One example of how privatized infrastructure can shape and constrain the development of a city is in Chicago where Morgan Stanley’s investment in parking infrastructure lead to the rising of parking fees and limitation to the city’s ability to implement cyclist-friendly infrastructure. It is common that assets are split and sold separately, firstly selling to the private sector, leaving the public sector with unattractive and less desirable assets. That practice is known as “splintering”.
Both the public and private sectors can have issues as owners of assets, however, the public sector offers the possibility of different outcomes compared to private sector ownership, particularly in terms of asset management. One key difference is the role of the public sector in funding and owning critical infrastructure assets. In this case, the public sector is able to generate revenues from the use of these assets, such as toll roads or public utilities. This income can then be reinvested into the maintenance and development of the assets.
Currently it seems that the negative effects of privatization far outweigh the positive. Higher water and energy bills, evictions, and limited housing opportunities are currently big problems, that are ever so increasing, so how big will they even be for the future generations?
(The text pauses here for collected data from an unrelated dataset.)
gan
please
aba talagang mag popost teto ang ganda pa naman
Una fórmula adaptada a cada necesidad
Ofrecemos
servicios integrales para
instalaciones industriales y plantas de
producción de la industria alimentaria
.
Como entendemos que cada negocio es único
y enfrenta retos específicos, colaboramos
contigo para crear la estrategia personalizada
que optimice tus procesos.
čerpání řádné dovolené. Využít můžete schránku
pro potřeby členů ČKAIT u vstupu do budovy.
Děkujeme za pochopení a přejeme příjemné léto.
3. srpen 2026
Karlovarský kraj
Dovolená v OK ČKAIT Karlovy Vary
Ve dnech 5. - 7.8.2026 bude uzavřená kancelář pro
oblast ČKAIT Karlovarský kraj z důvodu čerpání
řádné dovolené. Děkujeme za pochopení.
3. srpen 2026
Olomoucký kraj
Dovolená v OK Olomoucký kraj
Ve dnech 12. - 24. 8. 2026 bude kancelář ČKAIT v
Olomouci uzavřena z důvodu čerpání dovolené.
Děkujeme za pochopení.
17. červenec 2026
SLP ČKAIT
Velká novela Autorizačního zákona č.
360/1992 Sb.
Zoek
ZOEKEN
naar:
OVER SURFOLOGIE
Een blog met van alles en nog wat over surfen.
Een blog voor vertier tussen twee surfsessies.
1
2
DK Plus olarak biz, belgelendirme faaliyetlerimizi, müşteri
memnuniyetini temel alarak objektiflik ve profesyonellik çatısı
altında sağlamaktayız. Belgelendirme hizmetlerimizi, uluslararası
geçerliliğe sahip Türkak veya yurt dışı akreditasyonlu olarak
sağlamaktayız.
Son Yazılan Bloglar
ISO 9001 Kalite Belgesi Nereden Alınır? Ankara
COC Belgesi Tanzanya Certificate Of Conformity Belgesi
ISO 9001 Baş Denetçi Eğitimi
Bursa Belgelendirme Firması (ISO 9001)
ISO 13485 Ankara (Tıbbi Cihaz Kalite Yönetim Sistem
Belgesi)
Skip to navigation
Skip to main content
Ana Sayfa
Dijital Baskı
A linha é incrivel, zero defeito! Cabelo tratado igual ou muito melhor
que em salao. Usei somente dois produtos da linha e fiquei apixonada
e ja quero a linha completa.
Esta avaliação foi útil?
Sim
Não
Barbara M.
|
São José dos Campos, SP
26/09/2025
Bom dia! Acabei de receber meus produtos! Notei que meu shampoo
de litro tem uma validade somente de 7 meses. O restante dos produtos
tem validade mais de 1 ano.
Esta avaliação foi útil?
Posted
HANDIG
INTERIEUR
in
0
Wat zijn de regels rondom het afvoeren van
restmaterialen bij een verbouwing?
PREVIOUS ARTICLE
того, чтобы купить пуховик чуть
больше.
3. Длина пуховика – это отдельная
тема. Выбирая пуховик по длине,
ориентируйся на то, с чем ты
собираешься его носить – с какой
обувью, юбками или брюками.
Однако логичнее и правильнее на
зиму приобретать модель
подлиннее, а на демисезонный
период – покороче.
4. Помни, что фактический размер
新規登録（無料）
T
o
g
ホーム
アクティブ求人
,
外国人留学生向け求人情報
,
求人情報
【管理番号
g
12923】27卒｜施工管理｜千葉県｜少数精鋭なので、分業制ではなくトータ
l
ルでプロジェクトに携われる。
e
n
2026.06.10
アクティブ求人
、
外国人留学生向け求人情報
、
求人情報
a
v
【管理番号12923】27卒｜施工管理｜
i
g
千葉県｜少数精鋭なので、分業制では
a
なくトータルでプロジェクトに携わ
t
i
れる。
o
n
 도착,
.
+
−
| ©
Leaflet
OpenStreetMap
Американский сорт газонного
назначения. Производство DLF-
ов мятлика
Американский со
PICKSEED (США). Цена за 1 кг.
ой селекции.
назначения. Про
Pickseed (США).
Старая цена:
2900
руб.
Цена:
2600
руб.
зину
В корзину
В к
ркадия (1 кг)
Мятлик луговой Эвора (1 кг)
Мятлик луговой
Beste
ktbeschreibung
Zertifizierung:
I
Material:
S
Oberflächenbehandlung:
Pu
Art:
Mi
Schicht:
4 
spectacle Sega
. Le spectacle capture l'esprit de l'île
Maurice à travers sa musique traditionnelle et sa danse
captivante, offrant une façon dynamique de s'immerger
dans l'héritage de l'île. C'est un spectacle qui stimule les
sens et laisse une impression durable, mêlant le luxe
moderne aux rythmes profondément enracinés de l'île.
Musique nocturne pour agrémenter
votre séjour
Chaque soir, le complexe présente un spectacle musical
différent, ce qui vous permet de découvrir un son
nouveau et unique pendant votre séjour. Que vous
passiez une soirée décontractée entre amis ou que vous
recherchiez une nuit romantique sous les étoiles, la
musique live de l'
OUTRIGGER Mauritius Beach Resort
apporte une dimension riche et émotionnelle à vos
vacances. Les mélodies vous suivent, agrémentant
The way I see it is that the only people who will be making more and more money are those in the financial services sector, while the rest will only be losing money. That is because while their pays are increasing, they aren’t increasing nearly enough to keep up with the insane price rises that we see today. A worker’s pay may increase 10%, but what is that going to help him when the housing prices increase by 60%. With the privatization of housing, the social system is more and more reminding me of feudalism. The rich keep getting richer while exploiting the poor who keep getting poorer. The rich control that system, so of course they’re not going to let it change and risk losing their wealth. The only way to change this system is to make changes at it’s core, which is hardly possible.